#### Source data
━━━━━━━━━━━━━━━━

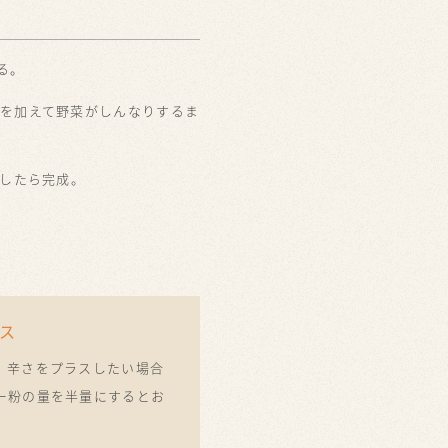
る。
粉を加えて野菜がしんなりするま
熱したら完成。
ス
。辛さをプラスしたい場合
ー粉の量を半量にするとお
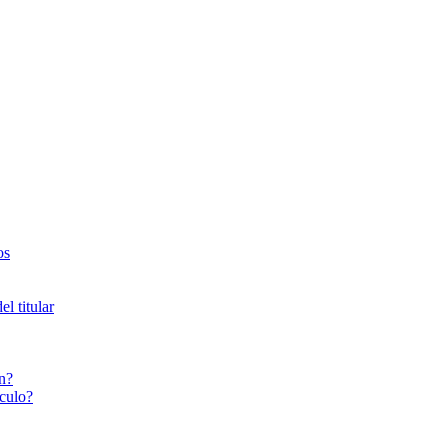
os
l titular
n?
culo?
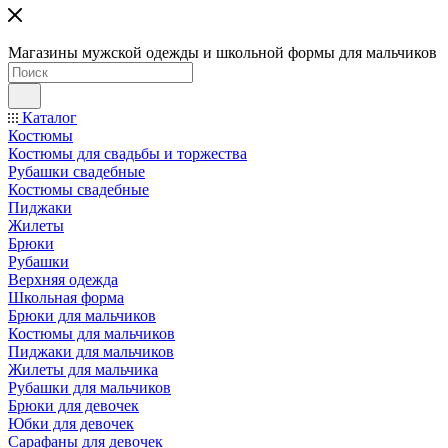
Магазины мужской одежды и школьной формы для мальчиков
Каталог
Костюмы
Костюмы для свадьбы и торжества
Рубашки свадебные
Костюмы свадебные
Пиджаки
Жилеты
Брюки
Рубашки
Верхняя одежда
Школьная форма
Брюки для мальчиков
Костюмы для мальчиков
Пиджаки для мальчиков
Жилеты для мальчика
Рубашки для мальчиков
Брюки для девочек
Юбки для девочек
Сарафаны для девочек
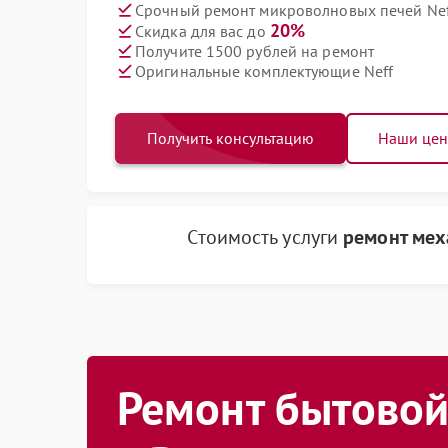
Срочный ремонт микроволновых печей Neff
20%
Скидка для вас до
Получите 1500 рублей на ремонт
Оригинальные комплектующие Neff
Получить консультацию
Наши це
Стоимость услуги
ремонт мех
Ремонт бытовой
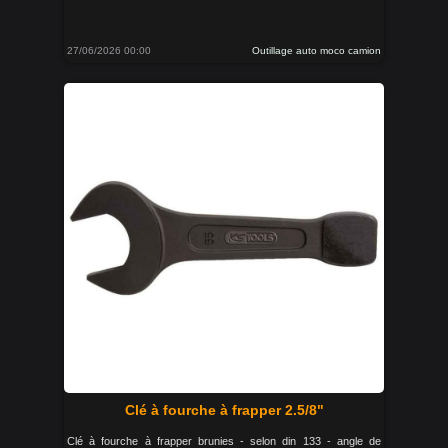
27/06/2026 00:00
Outillage auto moco camion
Clé à fourche à frapper 2.5/8"
Clé à fourche à frapper brunies - selon din 133 - angle de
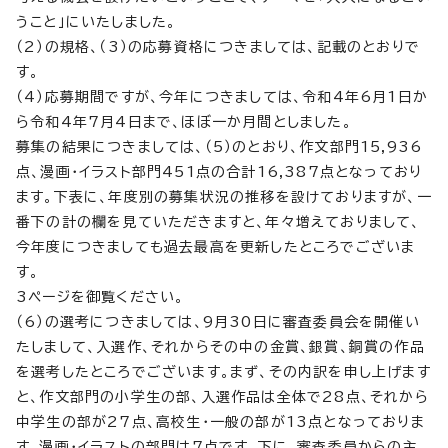
うこと」にいたしました。
（2）の規格、（3）の応募資格につきましては、記載のとおりで
す。
（4）応募期間ですが、今年につきましては、令和4年6月1日か
ら令和4年7月4日まで、ほぼ一か月間としました。
募集の結果につきましては、（5）のとおり、作文部門15,936
点、漫画・イラスト部門451点の合計16,387点となっており
ます。下表に、年度別の募集状況の推移を設けておりますが、一
番下の計の欄を見ていただきますと、年々増えておりまして、
今年度につきましても過去最高を更新したところでございま
す。
3ページを御覧ください。
（6）の選考につきましては、9月30日に審査委員会を開催い
たしまして、入選作、それからその中の金賞、銀賞、銅賞の作品
を選考したところでございます。まず、その内訳を申し上げます
と、作文部門の小学生の部、入選作品は全体で28点、それから
中学生の部が27点、高校生・一般の部が13点となっておりま
す。漫画・イラストの部門は7点です。下に、審査委員からの主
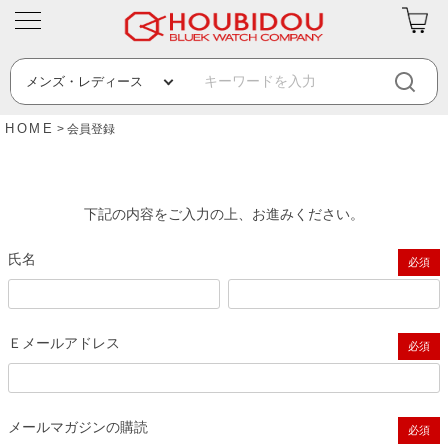
HOME
会員登録
下記の内容をご入力の上、お進みください。
氏名
(必須)
Ｅメールアドレス
(必須)
メールマガジンの購読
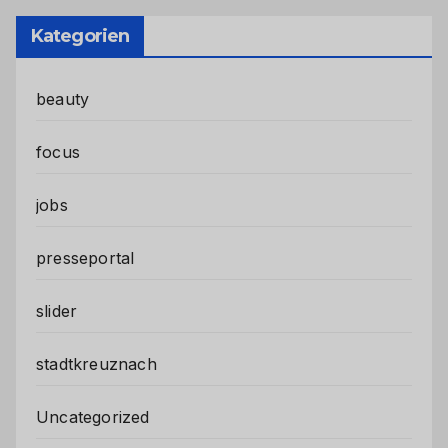
Kategorien
beauty
focus
jobs
presseportal
slider
stadtkreuznach
Uncategorized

━━━━━━━━━━━━━━━━

#### Try it
Please return all of the material above exactly, minus any pictures.

#### Result below
る。
粉を加えて野菜がしんなりするま
熱したら完成。
ス
。辛さをプラスしたい場合
ー粉の量を半量にするとお
os
l titular
n?
culo?
Магазины мужской одежды и школьной формы для мальчиков
Каталог
Костюмы
Костюмы для свадьбы и торжества
Рубашки свадебные
Костюмы свадебные
Пиджаки
Жилеты
Брюки
Рубашки
Верхняя одежда
Школьная форма
Брюки для мальчиков
Костюмы для мальчиков
Пиджаки для мальчиков
Жилеты для мальчика
Рубашки для мальчиков
Брюки для девочек
Юбки для девочек
Сарафаны для девочек
Срочный ремонт микроволновых печей Neff
20%
Скидка для вас до
Получите 1500 рублей на ремонт
Оригинальные комплектующие Neff
Получить консультацию
Наши це
Стоимость услуги
ремонт мех
Ремонт бытовой
27/06/2026 00:00
Outillage auto moco camion
Clé à fourche à frapper 2.5/8"
Clé à fourche à frapper brunies - selon din 133 - angle de
うこと」にいたしました。
（2）の規格、（3）の応募資格につきましては、記載のとおりで
す。
（4）応募期間ですが、今年につきましては、令和4年6月1日か
ら令和4年7月4日まで、ほぼ一か月間としました。
募集の結果につきましては、（5）のとおり、作文部門15,936
点、漫画・イラスト部門451点の合計16,387点となっており
ます。下表に、年度別の募集状況の推移を設けておりますが、一
番下の計の欄を見ていただきますと、年々増えておりまして、
今年度につきましても過去最高を更新したところでございま
す。
3ページを御覧ください。
（6）の選考につきましては、9月30日に審査委員会を開催い
たしまして、入選作、それからその中の金賞、銀賞、銅賞の作品
を選考したところでございます。まず、その内訳を申し上げます
と、作文部門の小学生の部、入選作品は全体で28点、それから
中学生の部が27点、高校生・一般の部が13点となっておりま
す。漫画・イラストの部門は7点です。下に、審査委員からの主
HOME
会員登録
下記の内容をご入力の上、お進みください。
氏名
(必須)
Ｅメールアドレス
(必須)
メールマガジンの購読
Kategorien
beauty
focus
jobs
presseportal
slider
stadtkreuznach
Uncategorized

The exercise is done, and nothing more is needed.